Passage to read
•••••
Personal information
- Date of birth: 18 April 1974 (age 51)
- Place of birth: Milan, Italy
- Height: 1.77 m (5 ft 9+1⁄2 in)
- Position: Forward

Team information
- Current team: Cologno (head coach)

Youth career
- Acireale

Senior career*
- Years: Team / Apps / (Gls)
- 1993–1994: Acireale / 21 / (0)
- 1994–1995: Gualdo / 31 / (28)
- 1995–1997: Napoli / 28 / (5)
- 1997: Inter / 6 / (0)
- 1997–1999: Vicenza / 25 / (6)
- 1998–1999: → Empoli (loan) / 25 / (11)
- 1999–2000: Piacenza / 18 / (4)
- 2000–2002: Venezia / 60 / (50)
- 2002–2003: Palermo / 30 / (8)
- 2003–2007: Messina / 126 / (43)
- 2007–2008: Siena / 0 / (2)
- 2007–2008: → Salernitana (loan) / 32 / (21)
- 2008–2009: Salernitana / 37 / (13)
- 2009–2010: Messina / 32 / (30)
- 2010: Venezia / 11 / (2)
- 2010–2012: Caronnese / 44 / (27)

Managerial career
- 2012: Rieti
- 2013: Riccione
- 2014: Savona
- 2015: Vittoriosa Stars
- 2015–2016: Messina
- 2018–: Cologno

= Arturo Di Napoli =

Italian footballer and coach (born 1974)

Arturo Di Napoli (born 18 April 1974) is an Italian football coach and former player, who played as a striker. He is currently head coach of Italian amateurs Cologno.

==Playing career==
=== From Empoli to Messina ===
Di Napoli started his career in minor Italian clubs, before being picked up by Napoli when Freddy Rincón's loan deal expired. Di Napoli scored five times for the Neapolitans, before being sold to Internazionale, where he was unable to make an impact.

In 1998, he was signed by Empoli on loan. In June 1999, he was signed by Piacenza for 7 billion Italian lire.

In January 2005, his contract with Messina was extended to summer 2008.
•••••
Supplied material
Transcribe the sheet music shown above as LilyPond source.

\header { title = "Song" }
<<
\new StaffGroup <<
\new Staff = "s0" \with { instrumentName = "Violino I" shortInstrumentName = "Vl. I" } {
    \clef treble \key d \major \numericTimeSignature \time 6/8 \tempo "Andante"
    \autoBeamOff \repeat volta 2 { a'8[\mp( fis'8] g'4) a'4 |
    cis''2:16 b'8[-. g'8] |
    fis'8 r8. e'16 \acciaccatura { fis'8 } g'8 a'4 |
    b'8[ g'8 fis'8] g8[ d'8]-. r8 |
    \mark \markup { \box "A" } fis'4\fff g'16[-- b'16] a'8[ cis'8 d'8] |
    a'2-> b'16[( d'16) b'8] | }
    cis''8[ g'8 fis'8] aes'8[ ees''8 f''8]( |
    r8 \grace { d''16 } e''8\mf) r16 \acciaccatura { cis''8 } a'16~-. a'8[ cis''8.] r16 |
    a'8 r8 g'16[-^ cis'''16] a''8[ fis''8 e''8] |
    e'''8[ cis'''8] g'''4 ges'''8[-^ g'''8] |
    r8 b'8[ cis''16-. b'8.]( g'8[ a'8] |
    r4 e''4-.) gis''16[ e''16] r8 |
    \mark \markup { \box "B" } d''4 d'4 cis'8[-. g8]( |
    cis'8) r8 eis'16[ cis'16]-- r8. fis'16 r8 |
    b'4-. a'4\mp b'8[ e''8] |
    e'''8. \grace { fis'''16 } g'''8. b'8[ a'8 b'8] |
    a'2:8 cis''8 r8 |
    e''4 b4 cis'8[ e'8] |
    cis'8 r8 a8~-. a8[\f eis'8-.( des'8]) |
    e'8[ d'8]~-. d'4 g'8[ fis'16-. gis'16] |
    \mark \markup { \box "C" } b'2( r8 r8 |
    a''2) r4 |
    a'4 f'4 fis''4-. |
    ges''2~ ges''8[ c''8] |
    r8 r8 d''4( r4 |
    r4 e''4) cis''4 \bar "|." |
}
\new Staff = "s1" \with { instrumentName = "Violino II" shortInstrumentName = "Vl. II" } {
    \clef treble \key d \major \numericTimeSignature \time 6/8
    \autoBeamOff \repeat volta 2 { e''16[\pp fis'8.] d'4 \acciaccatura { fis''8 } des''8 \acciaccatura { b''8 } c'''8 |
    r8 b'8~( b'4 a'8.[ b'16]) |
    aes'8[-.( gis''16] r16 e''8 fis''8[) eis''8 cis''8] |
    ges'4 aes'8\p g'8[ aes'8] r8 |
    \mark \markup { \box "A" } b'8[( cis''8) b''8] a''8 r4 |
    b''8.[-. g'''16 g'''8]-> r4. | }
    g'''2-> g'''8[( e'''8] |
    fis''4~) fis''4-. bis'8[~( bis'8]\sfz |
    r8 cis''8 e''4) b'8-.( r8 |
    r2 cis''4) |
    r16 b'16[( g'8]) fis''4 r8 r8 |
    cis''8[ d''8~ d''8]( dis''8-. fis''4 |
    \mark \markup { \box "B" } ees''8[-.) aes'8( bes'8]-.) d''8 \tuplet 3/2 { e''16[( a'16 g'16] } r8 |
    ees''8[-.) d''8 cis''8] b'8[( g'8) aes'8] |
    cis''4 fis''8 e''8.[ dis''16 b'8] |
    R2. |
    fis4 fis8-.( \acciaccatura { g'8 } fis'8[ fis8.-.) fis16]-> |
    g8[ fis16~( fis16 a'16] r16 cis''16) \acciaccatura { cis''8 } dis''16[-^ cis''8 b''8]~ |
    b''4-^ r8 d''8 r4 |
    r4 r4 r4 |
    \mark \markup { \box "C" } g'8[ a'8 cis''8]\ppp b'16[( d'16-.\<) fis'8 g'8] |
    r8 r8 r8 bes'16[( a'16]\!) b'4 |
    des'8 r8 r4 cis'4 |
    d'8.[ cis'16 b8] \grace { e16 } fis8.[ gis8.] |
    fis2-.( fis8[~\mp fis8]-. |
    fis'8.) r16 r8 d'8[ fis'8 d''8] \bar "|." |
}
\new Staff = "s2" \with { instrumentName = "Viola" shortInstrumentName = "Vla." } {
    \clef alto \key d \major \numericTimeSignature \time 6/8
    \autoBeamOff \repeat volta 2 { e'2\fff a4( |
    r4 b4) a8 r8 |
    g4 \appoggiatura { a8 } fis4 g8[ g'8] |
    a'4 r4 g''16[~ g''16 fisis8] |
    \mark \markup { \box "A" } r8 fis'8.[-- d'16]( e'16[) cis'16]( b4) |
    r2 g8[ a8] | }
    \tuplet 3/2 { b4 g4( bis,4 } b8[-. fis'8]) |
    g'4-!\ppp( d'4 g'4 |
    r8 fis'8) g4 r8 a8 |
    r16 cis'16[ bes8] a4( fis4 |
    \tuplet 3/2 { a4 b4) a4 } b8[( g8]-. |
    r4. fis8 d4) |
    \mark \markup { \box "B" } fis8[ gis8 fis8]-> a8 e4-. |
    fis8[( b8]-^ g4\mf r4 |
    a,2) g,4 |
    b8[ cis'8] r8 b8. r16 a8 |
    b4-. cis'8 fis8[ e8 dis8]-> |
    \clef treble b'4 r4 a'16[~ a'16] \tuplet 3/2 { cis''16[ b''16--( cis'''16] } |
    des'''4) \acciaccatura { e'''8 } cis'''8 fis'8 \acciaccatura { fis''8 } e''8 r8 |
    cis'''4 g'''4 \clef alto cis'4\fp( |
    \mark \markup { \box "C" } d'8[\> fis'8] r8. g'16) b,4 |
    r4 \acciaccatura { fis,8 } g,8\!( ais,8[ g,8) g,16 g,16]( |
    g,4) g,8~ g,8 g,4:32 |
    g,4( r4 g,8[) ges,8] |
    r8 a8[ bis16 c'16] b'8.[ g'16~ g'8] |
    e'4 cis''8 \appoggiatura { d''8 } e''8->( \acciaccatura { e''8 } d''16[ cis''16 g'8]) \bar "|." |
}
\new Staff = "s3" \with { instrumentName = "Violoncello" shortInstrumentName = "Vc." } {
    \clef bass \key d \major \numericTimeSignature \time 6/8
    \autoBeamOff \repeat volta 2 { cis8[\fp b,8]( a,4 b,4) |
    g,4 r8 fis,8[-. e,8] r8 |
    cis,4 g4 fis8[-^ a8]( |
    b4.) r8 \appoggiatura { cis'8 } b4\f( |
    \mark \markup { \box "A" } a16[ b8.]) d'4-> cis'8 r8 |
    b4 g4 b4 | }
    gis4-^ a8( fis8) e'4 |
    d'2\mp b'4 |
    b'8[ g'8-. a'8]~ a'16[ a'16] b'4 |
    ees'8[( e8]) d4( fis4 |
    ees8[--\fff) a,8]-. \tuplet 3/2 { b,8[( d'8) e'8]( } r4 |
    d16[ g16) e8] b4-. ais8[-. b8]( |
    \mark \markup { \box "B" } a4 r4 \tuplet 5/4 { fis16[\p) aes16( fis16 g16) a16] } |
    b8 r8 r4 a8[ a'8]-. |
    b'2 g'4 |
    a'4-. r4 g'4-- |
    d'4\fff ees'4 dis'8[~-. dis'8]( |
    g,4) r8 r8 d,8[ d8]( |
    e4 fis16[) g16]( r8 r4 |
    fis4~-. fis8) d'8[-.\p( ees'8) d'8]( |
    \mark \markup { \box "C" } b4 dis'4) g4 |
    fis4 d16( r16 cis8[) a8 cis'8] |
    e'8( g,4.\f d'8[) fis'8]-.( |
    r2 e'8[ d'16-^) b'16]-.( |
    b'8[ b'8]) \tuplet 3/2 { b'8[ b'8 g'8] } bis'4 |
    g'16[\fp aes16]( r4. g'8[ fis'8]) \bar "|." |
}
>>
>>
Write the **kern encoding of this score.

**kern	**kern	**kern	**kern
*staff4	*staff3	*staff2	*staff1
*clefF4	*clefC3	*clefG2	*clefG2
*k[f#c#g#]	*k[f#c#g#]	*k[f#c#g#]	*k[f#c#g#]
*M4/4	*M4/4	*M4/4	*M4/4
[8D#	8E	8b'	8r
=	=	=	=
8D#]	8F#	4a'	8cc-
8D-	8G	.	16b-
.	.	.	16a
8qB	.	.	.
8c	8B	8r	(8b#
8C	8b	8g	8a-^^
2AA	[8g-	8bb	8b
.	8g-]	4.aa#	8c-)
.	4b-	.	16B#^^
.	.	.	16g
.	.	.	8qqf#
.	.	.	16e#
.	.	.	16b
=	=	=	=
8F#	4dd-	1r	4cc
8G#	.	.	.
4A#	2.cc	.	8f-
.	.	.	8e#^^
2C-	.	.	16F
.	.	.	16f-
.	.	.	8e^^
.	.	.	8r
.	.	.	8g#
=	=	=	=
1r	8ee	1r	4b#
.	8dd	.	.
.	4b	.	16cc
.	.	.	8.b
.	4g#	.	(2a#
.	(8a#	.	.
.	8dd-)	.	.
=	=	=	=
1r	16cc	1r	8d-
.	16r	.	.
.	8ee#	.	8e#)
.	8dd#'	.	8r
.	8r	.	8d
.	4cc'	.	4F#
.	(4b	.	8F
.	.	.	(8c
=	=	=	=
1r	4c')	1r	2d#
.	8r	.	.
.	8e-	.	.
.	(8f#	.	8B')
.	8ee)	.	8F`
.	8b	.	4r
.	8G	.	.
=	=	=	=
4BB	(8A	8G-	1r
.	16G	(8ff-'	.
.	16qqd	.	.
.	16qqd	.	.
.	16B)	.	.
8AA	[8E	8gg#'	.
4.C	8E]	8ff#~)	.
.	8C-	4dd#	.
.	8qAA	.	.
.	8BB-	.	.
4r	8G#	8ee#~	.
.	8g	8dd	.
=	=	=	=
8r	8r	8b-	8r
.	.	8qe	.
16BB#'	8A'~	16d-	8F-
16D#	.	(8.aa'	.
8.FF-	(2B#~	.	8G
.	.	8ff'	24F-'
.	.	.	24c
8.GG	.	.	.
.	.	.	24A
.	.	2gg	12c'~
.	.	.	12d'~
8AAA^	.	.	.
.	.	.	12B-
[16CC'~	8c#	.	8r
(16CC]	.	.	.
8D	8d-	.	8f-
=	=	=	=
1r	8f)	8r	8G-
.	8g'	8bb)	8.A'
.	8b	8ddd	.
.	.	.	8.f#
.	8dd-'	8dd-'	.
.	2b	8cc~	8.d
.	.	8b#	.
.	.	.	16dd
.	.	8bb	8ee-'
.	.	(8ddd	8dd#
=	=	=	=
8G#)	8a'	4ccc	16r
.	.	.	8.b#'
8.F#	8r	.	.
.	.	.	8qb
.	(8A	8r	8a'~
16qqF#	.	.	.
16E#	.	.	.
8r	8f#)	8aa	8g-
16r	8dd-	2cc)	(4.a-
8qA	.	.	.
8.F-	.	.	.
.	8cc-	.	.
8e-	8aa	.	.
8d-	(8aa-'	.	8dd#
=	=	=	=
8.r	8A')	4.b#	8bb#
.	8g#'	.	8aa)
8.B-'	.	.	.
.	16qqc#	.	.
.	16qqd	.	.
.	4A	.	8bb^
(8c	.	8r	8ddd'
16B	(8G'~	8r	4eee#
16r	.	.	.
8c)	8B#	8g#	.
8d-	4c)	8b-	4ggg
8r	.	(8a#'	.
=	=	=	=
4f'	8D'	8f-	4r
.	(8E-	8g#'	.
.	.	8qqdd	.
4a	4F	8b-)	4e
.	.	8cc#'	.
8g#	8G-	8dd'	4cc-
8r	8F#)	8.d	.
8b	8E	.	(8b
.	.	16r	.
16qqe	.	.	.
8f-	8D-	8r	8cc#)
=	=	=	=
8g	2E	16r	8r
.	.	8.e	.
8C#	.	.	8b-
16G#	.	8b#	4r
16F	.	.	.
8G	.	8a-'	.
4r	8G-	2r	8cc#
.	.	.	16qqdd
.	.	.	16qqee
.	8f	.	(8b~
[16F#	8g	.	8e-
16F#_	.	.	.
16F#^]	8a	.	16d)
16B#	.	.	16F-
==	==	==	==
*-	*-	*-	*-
•••••
Required actions
A – In the Arturo Di Napoli article, which club signed him in June 1999, and for how much?
B – Repeat the part of the Arturo Di Napoli article starting with "Youth career" and going on through "(loan) / 25 / (11)", word for word.
C – Pick up the Arturo Di Napoli article after its last sentence and keep writing it.

Your responses
A – Piacenza signed him for 7 billion Italian lire.

B –
Youth career
- Acireale

Senior career*
- Years: Team / Apps / (Gls)
- 1993–1994: Acireale / 21 / (0)
- 1994–1995: Gualdo / 31 / (28)
- 1995–1997: Napoli / 28 / (5)
- 1997: Inter / 6 / (0)
- 1997–1999: Vicenza / 25 / (6)
- 1998–1999: → Empoli (loan) / 25 / (11)

C –
=== From Salernitana to Messina ===
After Messina went bankrupt, Siena signed him on free transfer and loaned him to Salernitana. He guided the Campanian side to promotion in the Italian Serie B, and was acquired half of the registration rights in July 2008. In his Serie B season with Salernitana, he provided 13 goals, being instrumental into guiding his side into their relegation escape.

In September 2009, he left Salernitana by mutual consent in order to return to Messina, joining the giallorossi, now in Serie D, on a free transfer with the aim to guide them back into professionalism.

=== From Venezia to Caronnese ===
The forward joined in summer 2010 from Italian Serie D football team Messina to Venezia. He played in the first half of the season 11 games and scored two goals for Venezia before joined on 2 December 2010 to Caronnese.

==Coaching career==
After his retirement, Di Napoli took his first full coaching role in July 2012 at amateurs Rieti of Eccellenza Lazio, then resigning later in November 2012 for personal reasons. In August 2013 he took the reins of Serie D club Riccione, resigning in December 2013 due to financial issues.

On 26 July 2014 he was named new head coach of Lega Pro club Savona.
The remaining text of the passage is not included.